The quaint village of Pican, known as Petena during Roman times, lies about 12 kilometers southeast of Pazin and has been of religious importance since the fifth century with a long history as a bishop's see. Today, the village boasts a variety of well-preserved medieval buildings, including the lovely town gates dating from the 14th and 15th centuries. Also of interest is St. Nicephorus Cathedral, originally built in the 14th century and completely rebuilt in the early 1700s. Highlights include the main altar with a superb painting by Valentin Metzinger entitled Annunciation. Also of interest is the Romanesque church of St.

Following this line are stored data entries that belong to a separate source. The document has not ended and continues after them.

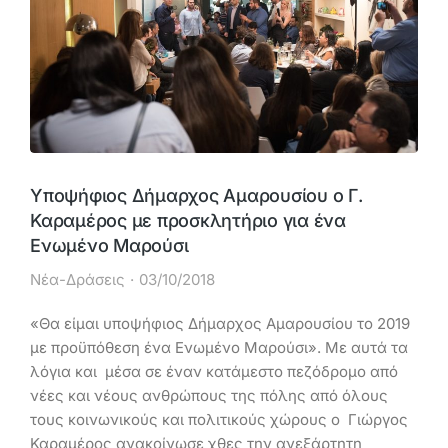
Υποψήφιος Δήμαρχος Αμαρουσίου ο Γ.
Καραμέρος με προσκλητήριο για ένα
Ενωμένο Μαρούσι
Νέα-Δράσεις
03/10/2018
«Θα είμαι υποψήφιος Δήμαρχος Αμαρουσίου το 2019
με προϋπόθεση ένα Ενωμένο Μαρούσι». Με αυτά τα
λόγια και μέσα σε έναν κατάμεστο πεζόδρομο από
νέες και νέους ανθρώπους της πόλης από όλους
τους κοινωνικούς και πολιτικούς χώρους ο Γιώργος
Καραμέρος ανακοίνωσε χθες την ανεξάρτητη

Michael (Sv Mihovil) with its splendid 15th-century frescoes.
10 The Roman Ruins of Vrsar
Vrsar (Orsera), a once fortified fishing village with origins dating back to Roman times, contains many old Roman ruins, including the remains of an old villa and the Montaker quarry, still used by sculptors and their students as a source of stone. Remnants of the old Roman fortifications can still also be seen, most notably the sea gate from that period, while highlights from later periods include the 10th-century Romanesque Church of St. Mary (Sv Marija) near the waterfront. Also of interest is the 12th-century Vergottini Castle, the nearby 19th-century Church of St. Martin, and the Dusan Dzamonja Sculpture Park just a little way out of town. To the south of Vrsar, the Limski Channel is a marine reserve popular for its many limestone caves, one of which was home to the well known hermit St. Romualdo.